[Stored entries]
○ ○ ○ ○ ○
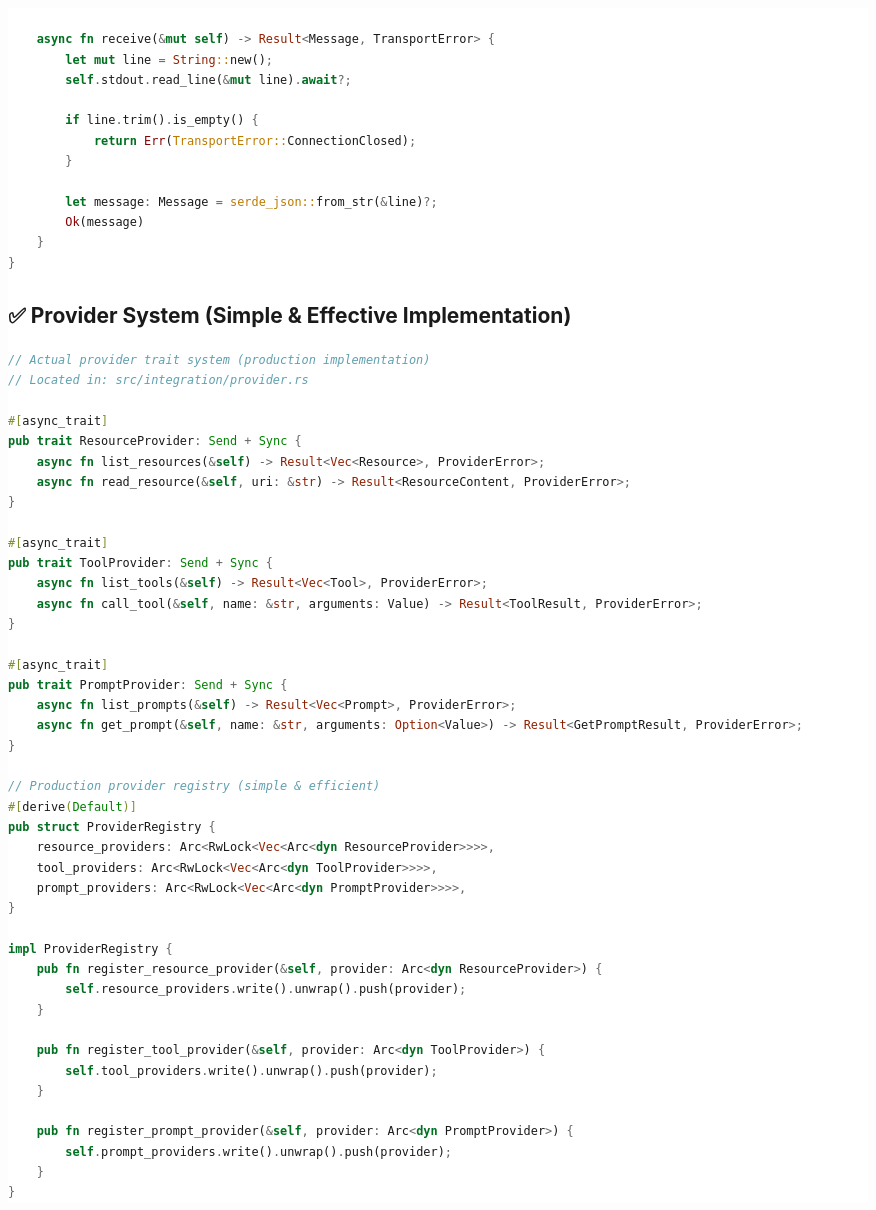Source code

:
 ```rust

    async fn receive(&mut self) -> Result<Message, TransportError> {
        let mut line = String::new();
        self.stdout.read_line(&mut line).await?;
        
        if line.trim().is_empty() {
            return Err(TransportError::ConnectionClosed);
        }

        let message: Message = serde_json::from_str(&line)?;
        Ok(message)
    }
}
```

## ✅ Provider System (Simple & Effective Implementation)

```rust
// Actual provider trait system (production implementation)  
// Located in: src/integration/provider.rs

#[async_trait]
pub trait ResourceProvider: Send + Sync {
    async fn list_resources(&self) -> Result<Vec<Resource>, ProviderError>;
    async fn read_resource(&self, uri: &str) -> Result<ResourceContent, ProviderError>;
}

#[async_trait]
pub trait ToolProvider: Send + Sync {
    async fn list_tools(&self) -> Result<Vec<Tool>, ProviderError>;
    async fn call_tool(&self, name: &str, arguments: Value) -> Result<ToolResult, ProviderError>;
}

#[async_trait]
pub trait PromptProvider: Send + Sync {
    async fn list_prompts(&self) -> Result<Vec<Prompt>, ProviderError>;
    async fn get_prompt(&self, name: &str, arguments: Option<Value>) -> Result<GetPromptResult, ProviderError>;
}

// Production provider registry (simple & efficient)
#[derive(Default)]
pub struct ProviderRegistry {
    resource_providers: Arc<RwLock<Vec<Arc<dyn ResourceProvider>>>>,
    tool_providers: Arc<RwLock<Vec<Arc<dyn ToolProvider>>>>,
    prompt_providers: Arc<RwLock<Vec<Arc<dyn PromptProvider>>>>,
}

impl ProviderRegistry {
    pub fn register_resource_provider(&self, provider: Arc<dyn ResourceProvider>) {
        self.resource_providers.write().unwrap().push(provider);
    }

    pub fn register_tool_provider(&self, provider: Arc<dyn ToolProvider>) {
        self.tool_providers.write().unwrap().push(provider);
    }

    pub fn register_prompt_provider(&self, provider: Arc<dyn PromptProvider>) {
        self.prompt_providers.write().unwrap().push(provider);
    }
}
```

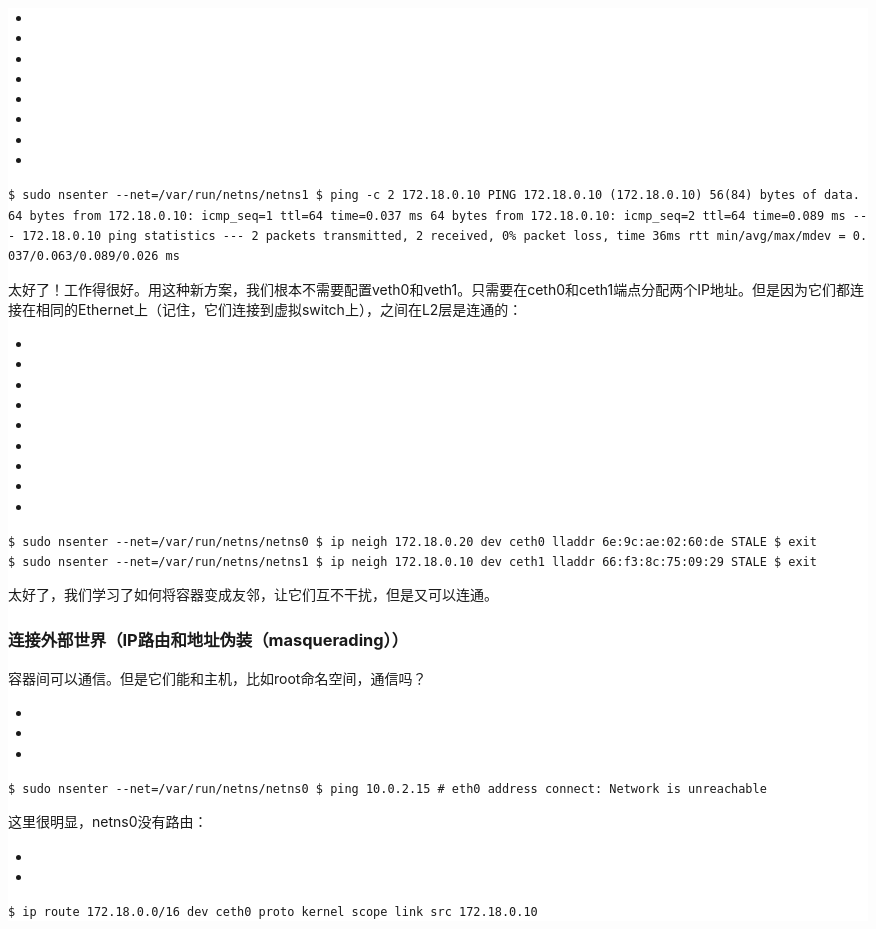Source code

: - 
- 
- 
- 
- 
- 
- 
- 

```
$ sudo nsenter --net=/var/run/netns/netns1 $ ping -c 2 172.18.0.10 PING 172.18.0.10 (172.18.0.10) 56(84) bytes of data. 64 bytes from 172.18.0.10: icmp_seq=1 ttl=64 time=0.037 ms 64 bytes from 172.18.0.10: icmp_seq=2 ttl=64 time=0.089 ms --- 172.18.0.10 ping statistics --- 2 packets transmitted, 2 received, 0% packet loss, time 36ms rtt min/avg/max/mdev = 0.037/0.063/0.089/0.026 ms
```

太好了！工作得很好。用这种新方案，我们根本不需要配置veth0和veth1。只需要在ceth0和ceth1端点分配两个IP地址。但是因为它们都连接在相同的Ethernet上（记住，它们连接到虚拟switch上），之间在L2层是连通的：

- 
- 
- 
- 
- 
- 
- 
- 
- 

```
$ sudo nsenter --net=/var/run/netns/netns0 $ ip neigh 172.18.0.20 dev ceth0 lladdr 6e:9c:ae:02:60:de STALE $ exit 
$ sudo nsenter --net=/var/run/netns/netns1 $ ip neigh 172.18.0.10 dev ceth1 lladdr 66:f3:8c:75:09:29 STALE $ exit
```

太好了，我们学习了如何将容器变成友邻，让它们互不干扰，但是又可以连通。

### 连接外部世界（IP路由和地址伪装（masquerading））

容器间可以通信。但是它们能和主机，比如root命名空间，通信吗？

- 
- 
- 

```
$ sudo nsenter --net=/var/run/netns/netns0 $ ping 10.0.2.15 # eth0 address connect: Network is unreachable
```

这里很明显，netns0没有路由：

- 
- 

```
$ ip route 172.18.0.0/16 dev ceth0 proto kernel scope link src 172.18.0.10
```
○ ○ ○ ○ ○
> Task goal
Write out all the records again, exactly, minus any pictures.

> Response area
Source code

:
 ```rust

    async fn receive(&mut self) -> Result<Message, TransportError> {
        let mut line = String::new();
        self.stdout.read_line(&mut line).await?;
        
        if line.trim().is_empty() {
            return Err(TransportError::ConnectionClosed);
        }

        let message: Message = serde_json::from_str(&line)?;
        Ok(message)
    }
}
```

## ✅ Provider System (Simple & Effective Implementation)

```rust
// Actual provider trait system (production implementation)  
// Located in: src/integration/provider.rs

#[async_trait]
pub trait ResourceProvider: Send + Sync {
    async fn list_resources(&self) -> Result<Vec<Resource>, ProviderError>;
    async fn read_resource(&self, uri: &str) -> Result<ResourceContent, ProviderError>;
}

#[async_trait]
pub trait ToolProvider: Send + Sync {
    async fn list_tools(&self) -> Result<Vec<Tool>, ProviderError>;
    async fn call_tool(&self, name: &str, arguments: Value) -> Result<ToolResult, ProviderError>;
}

#[async_trait]
pub trait PromptProvider: Send + Sync {
    async fn list_prompts(&self) -> Result<Vec<Prompt>, ProviderError>;
    async fn get_prompt(&self, name: &str, arguments: Option<Value>) -> Result<GetPromptResult, ProviderError>;
}

// Production provider registry (simple & efficient)
#[derive(Default)]
pub struct ProviderRegistry {
    resource_providers: Arc<RwLock<Vec<Arc<dyn ResourceProvider>>>>,
    tool_providers: Arc<RwLock<Vec<Arc<dyn ToolProvider>>>>,
    prompt_providers: Arc<RwLock<Vec<Arc<dyn PromptProvider>>>>,
}

impl ProviderRegistry {
    pub fn register_resource_provider(&self, provider: Arc<dyn ResourceProvider>) {
        self.resource_providers.write().unwrap().push(provider);
    }

    pub fn register_tool_provider(&self, provider: Arc<dyn ToolProvider>) {
        self.tool_providers.write().unwrap().push(provider);
    }

    pub fn register_prompt_provider(&self, provider: Arc<dyn PromptProvider>) {
        self.prompt_providers.write().unwrap().push(provider);
    }
}
```

Source code

: - 
- 
- 
- 
- 
- 
- 
- 

```
$ sudo nsenter --net=/var/run/netns/netns1 $ ping -c 2 172.18.0.10 PING 172.18.0.10 (172.18.0.10) 56(84) bytes of data. 64 bytes from 172.18.0.10: icmp_seq=1 ttl=64 time=0.037 ms 64 bytes from 172.18.0.10: icmp_seq=2 ttl=64 time=0.089 ms --- 172.18.0.10 ping statistics --- 2 packets transmitted, 2 received, 0% packet loss, time 36ms rtt min/avg/max/mdev = 0.037/0.063/0.089/0.026 ms
```

太好了！工作得很好。用这种新方案，我们根本不需要配置veth0和veth1。只需要在ceth0和ceth1端点分配两个IP地址。但是因为它们都连接在相同的Ethernet上（记住，它们连接到虚拟switch上），之间在L2层是连通的：

- 
- 
- 
- 
- 
- 
- 
- 
- 

```
$ sudo nsenter --net=/var/run/netns/netns0 $ ip neigh 172.18.0.20 dev ceth0 lladdr 6e:9c:ae:02:60:de STALE $ exit 
$ sudo nsenter --net=/var/run/netns/netns1 $ ip neigh 172.18.0.10 dev ceth1 lladdr 66:f3:8c:75:09:29 STALE $ exit
```

太好了，我们学习了如何将容器变成友邻，让它们互不干扰，但是又可以连通。

### 连接外部世界（IP路由和地址伪装（masquerading））

容器间可以通信。但是它们能和主机，比如root命名空间，通信吗？

- 
- 
- 

```
$ sudo nsenter --net=/var/run/netns/netns0 $ ping 10.0.2.15 # eth0 address connect: Network is unreachable
```

这里很明显，netns0没有路由：

- 
- 

```
$ ip route 172.18.0.0/16 dev ceth0 proto kernel scope link src 172.18.0.10
```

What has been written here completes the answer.